Jamiroquai 'Automaton' (Virgin EMI)

Let’s get straight into it: ‘Automaton’ is Jay Kay’s biggest pop moment since 2005’s ‘Feels Just Like It Should.’ Its electronic confidence is thanks in part to keyboardist Matt Johnson, as well as a general rethink after 2010’s slightly underwhelming ‘Rock Dust Light Star’. ‘Cloud 9’, for example, is quintessential 90s Jamiroquai (which is a good thing), but ‘Shake It Off’ is a production in search of a proper chorus that only suffers further next to ‘Automaton’, which immediately heads for the stars. ‘Superfresh’ is less than the sum of its disco parts, though, while the less said about ‘Hot Property’ the better. But it picks up with ‘Something About You’ and ‘Summer Girl’, while ‘Carla’ is an electro-funk classic.

7/10

Calibre 'The Deep' (Signature Recordings)
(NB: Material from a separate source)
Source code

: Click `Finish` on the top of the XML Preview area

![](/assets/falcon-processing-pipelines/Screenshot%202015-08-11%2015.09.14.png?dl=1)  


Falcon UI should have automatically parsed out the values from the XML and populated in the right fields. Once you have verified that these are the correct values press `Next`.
The relentlessly prolific Dominick Martin follows up downtempo masterpiece ‘Grow’ with his most important d’n’b record in over a decade. This is the LP that knits together the sonic strains of his previously separate downtempo material and his signature liquid-funk arias: a delicious hinterland of ghosting electronica, Thom Yorke-esque psych-blues vocal tracks and monogrammed 170bpm snare textures. In particular, it’s his vocals that have hit new heights: he filters his own falsetto into sublime angelic shapes on ‘No One Gets You’, and nails a murmurming Yorke-like croon on trilling bluesy shuffler ‘Mr Natural’. Card-carrying Calibre fans will still slurp greedily at the traditional sonic watermarks – glacial piano arpeggios on ‘Complain’; the jungle-flecked briskness of ‘Echoes’ – but they’ll also float away on the lucid brilliance of the untied electronic immersions. With ‘The Deep’, Calibre seems to have finally unlocked all the secrets at once. Lord help us!